» Assigned task:
Copy out the entries below precisely; nothing is to be omitted.

» Input data:

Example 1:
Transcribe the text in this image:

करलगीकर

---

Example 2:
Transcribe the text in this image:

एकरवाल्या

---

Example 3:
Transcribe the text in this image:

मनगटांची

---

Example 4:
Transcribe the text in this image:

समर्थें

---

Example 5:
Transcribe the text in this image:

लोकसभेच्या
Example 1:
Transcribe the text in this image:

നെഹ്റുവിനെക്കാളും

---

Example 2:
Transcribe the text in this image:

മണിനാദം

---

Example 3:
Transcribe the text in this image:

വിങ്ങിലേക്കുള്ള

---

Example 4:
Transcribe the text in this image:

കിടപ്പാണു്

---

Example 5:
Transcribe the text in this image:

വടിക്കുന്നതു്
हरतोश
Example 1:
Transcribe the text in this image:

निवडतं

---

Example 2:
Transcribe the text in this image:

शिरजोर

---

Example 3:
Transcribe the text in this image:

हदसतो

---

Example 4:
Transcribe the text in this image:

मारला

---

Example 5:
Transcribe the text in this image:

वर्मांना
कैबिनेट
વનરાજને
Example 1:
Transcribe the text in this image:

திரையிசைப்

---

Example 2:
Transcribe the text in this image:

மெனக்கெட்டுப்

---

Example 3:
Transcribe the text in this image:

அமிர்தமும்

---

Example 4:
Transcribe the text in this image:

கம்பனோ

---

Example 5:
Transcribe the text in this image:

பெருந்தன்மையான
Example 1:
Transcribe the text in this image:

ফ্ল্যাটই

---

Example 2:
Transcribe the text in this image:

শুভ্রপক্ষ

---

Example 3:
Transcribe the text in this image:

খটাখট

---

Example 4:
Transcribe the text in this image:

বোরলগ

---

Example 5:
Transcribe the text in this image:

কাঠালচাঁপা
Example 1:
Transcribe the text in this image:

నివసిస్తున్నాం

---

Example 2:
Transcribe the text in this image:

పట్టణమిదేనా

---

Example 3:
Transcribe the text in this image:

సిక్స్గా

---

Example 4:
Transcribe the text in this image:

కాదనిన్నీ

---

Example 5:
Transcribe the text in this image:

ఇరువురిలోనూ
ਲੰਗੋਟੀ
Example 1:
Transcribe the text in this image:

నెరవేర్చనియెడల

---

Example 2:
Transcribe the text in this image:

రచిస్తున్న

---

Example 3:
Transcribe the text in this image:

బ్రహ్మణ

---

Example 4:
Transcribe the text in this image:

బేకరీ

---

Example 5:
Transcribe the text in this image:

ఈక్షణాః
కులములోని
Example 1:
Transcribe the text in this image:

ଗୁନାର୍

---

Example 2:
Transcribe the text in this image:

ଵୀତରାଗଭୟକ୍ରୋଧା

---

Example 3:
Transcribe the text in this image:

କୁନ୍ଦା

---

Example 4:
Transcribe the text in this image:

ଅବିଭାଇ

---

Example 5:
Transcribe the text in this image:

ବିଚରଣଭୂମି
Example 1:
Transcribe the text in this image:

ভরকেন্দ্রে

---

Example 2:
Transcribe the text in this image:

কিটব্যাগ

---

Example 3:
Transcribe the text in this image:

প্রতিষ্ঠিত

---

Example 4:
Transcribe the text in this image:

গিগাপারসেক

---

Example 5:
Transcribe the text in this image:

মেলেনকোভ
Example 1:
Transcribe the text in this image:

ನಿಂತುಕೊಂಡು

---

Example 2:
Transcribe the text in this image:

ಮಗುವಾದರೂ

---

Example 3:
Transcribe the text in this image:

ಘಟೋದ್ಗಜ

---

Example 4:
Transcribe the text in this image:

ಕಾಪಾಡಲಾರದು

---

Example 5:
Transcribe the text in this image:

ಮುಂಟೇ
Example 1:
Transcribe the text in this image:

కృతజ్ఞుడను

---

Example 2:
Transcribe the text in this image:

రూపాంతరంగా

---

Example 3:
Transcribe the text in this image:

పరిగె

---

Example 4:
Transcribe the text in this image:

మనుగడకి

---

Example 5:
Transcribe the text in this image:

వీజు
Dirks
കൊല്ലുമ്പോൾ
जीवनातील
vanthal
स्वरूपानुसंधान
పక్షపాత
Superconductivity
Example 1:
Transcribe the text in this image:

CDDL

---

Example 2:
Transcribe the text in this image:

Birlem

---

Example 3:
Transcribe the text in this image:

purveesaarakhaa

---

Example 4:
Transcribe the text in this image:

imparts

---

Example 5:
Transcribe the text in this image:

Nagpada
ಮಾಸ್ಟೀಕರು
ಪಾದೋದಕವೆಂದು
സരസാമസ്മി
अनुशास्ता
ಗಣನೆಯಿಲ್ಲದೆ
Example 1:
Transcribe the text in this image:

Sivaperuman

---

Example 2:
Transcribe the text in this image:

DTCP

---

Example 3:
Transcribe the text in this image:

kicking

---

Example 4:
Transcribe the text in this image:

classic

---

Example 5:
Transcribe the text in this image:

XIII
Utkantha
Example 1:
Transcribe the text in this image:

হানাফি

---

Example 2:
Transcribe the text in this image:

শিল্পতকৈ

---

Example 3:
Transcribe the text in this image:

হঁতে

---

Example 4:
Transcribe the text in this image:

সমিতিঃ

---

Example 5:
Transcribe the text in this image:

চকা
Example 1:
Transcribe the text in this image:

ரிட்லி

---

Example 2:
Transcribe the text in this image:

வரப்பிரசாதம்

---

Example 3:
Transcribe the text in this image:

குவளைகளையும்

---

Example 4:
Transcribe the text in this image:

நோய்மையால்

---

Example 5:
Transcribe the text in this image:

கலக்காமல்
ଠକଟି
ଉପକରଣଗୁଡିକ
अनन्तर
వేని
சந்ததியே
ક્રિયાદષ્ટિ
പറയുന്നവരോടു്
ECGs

» Solution to this exercise:
Example 1:
Transcribe the text in this image:

करलगीकर

---

Example 2:
Transcribe the text in this image:

एकरवाल्या

---

Example 3:
Transcribe the text in this image:

मनगटांची

---

Example 4:
Transcribe the text in this image:

समर्थें

---

Example 5:
Transcribe the text in this image:

लोकसभेच्या
Example 1:
Transcribe the text in this image:

നെഹ്റുവിനെക്കാളും

---

Example 2:
Transcribe the text in this image:

മണിനാദം

---

Example 3:
Transcribe the text in this image:

വിങ്ങിലേക്കുള്ള

---

Example 4:
Transcribe the text in this image:

കിടപ്പാണു്

---

Example 5:
Transcribe the text in this image:

വടിക്കുന്നതു്
हरतोश
Example 1:
Transcribe the text in this image:

निवडतं

---

Example 2:
Transcribe the text in this image:

शिरजोर

---

Example 3:
Transcribe the text in this image:

हदसतो

---

Example 4:
Transcribe the text in this image:

मारला

---

Example 5:
Transcribe the text in this image:

वर्मांना
कैबिनेट
વનરાજને
Example 1:
Transcribe the text in this image:

திரையிசைப்

---

Example 2:
Transcribe the text in this image:

மெனக்கெட்டுப்

---

Example 3:
Transcribe the text in this image:

அமிர்தமும்

---

Example 4:
Transcribe the text in this image:

கம்பனோ

---

Example 5:
Transcribe the text in this image:

பெருந்தன்மையான
Example 1:
Transcribe the text in this image:

ফ্ল্যাটই

---

Example 2:
Transcribe the text in this image:

শুভ্রপক্ষ

---

Example 3:
Transcribe the text in this image:

খটাখট

---

Example 4:
Transcribe the text in this image:

বোরলগ

---

Example 5:
Transcribe the text in this image:

কাঠালচাঁপা
Example 1:
Transcribe the text in this image:

నివసిస్తున్నాం

---

Example 2:
Transcribe the text in this image:

పట్టణమిదేనా

---

Example 3:
Transcribe the text in this image:

సిక్స్గా

---

Example 4:
Transcribe the text in this image:

కాదనిన్నీ

---

Example 5:
Transcribe the text in this image:

ఇరువురిలోనూ
ਲੰਗੋਟੀ
Example 1:
Transcribe the text in this image:

నెరవేర్చనియెడల

---

Example 2:
Transcribe the text in this image:

రచిస్తున్న

---

Example 3:
Transcribe the text in this image:

బ్రహ్మణ

---

Example 4:
Transcribe the text in this image:

బేకరీ

---

Example 5:
Transcribe the text in this image:

ఈక్షణాః
కులములోని
Example 1:
Transcribe the text in this image:

ଗୁନାର୍

---

Example 2:
Transcribe the text in this image:

ଵୀତରାଗଭୟକ୍ରୋଧା

---

Example 3:
Transcribe the text in this image:

କୁନ୍ଦା

---

Example 4:
Transcribe the text in this image:

ଅବିଭାଇ

---

Example 5:
Transcribe the text in this image:

ବିଚରଣଭୂମି
Example 1:
Transcribe the text in this image:

ভরকেন্দ্রে

---

Example 2:
Transcribe the text in this image:

কিটব্যাগ

---

Example 3:
Transcribe the text in this image:

প্রতিষ্ঠিত

---

Example 4:
Transcribe the text in this image:

গিগাপারসেক

---

Example 5:
Transcribe the text in this image:

মেলেনকোভ
Example 1:
Transcribe the text in this image:

ನಿಂತುಕೊಂಡು

---

Example 2:
Transcribe the text in this image:

ಮಗುವಾದರೂ

---

Example 3:
Transcribe the text in this image:

ಘಟೋದ್ಗಜ

---

Example 4:
Transcribe the text in this image:

ಕಾಪಾಡಲಾರದು

---

Example 5:
Transcribe the text in this image:

ಮುಂಟೇ
Example 1:
Transcribe the text in this image:

కృతజ్ఞుడను

---

Example 2:
Transcribe the text in this image:

రూపాంతరంగా

---

Example 3:
Transcribe the text in this image:

పరిగె

---

Example 4:
Transcribe the text in this image:

మనుగడకి

---

Example 5:
Transcribe the text in this image:

వీజు
Dirks
കൊല്ലുമ്പോൾ
जीवनातील
vanthal
स्वरूपानुसंधान
పక్షపాత
Superconductivity
Example 1:
Transcribe the text in this image:

CDDL

---

Example 2:
Transcribe the text in this image:

Birlem

---

Example 3:
Transcribe the text in this image:

purveesaarakhaa

---

Example 4:
Transcribe the text in this image:

imparts

---

Example 5:
Transcribe the text in this image:

Nagpada
ಮಾಸ್ಟೀಕರು
ಪಾದೋದಕವೆಂದು
സരസാമസ്മി
अनुशास्ता
ಗಣನೆಯಿಲ್ಲದೆ
Example 1:
Transcribe the text in this image:

Sivaperuman

---

Example 2:
Transcribe the text in this image:

DTCP

---

Example 3:
Transcribe the text in this image:

kicking

---

Example 4:
Transcribe the text in this image:

classic

---

Example 5:
Transcribe the text in this image:

XIII
Utkantha
Example 1:
Transcribe the text in this image:

হানাফি

---

Example 2:
Transcribe the text in this image:

শিল্পতকৈ

---

Example 3:
Transcribe the text in this image:

হঁতে

---

Example 4:
Transcribe the text in this image:

সমিতিঃ

---

Example 5:
Transcribe the text in this image:

চকা
Example 1:
Transcribe the text in this image:

ரிட்லி

---

Example 2:
Transcribe the text in this image:

வரப்பிரசாதம்

---

Example 3:
Transcribe the text in this image:

குவளைகளையும்

---

Example 4:
Transcribe the text in this image:

நோய்மையால்

---

Example 5:
Transcribe the text in this image:

கலக்காமல்
ଠକଟି
ଉପକରଣଗୁଡିକ
अनन्तर
వేని
சந்ததியே
ક્રિયાદષ્ટિ
പറയുന്നവരോടു്
ECGs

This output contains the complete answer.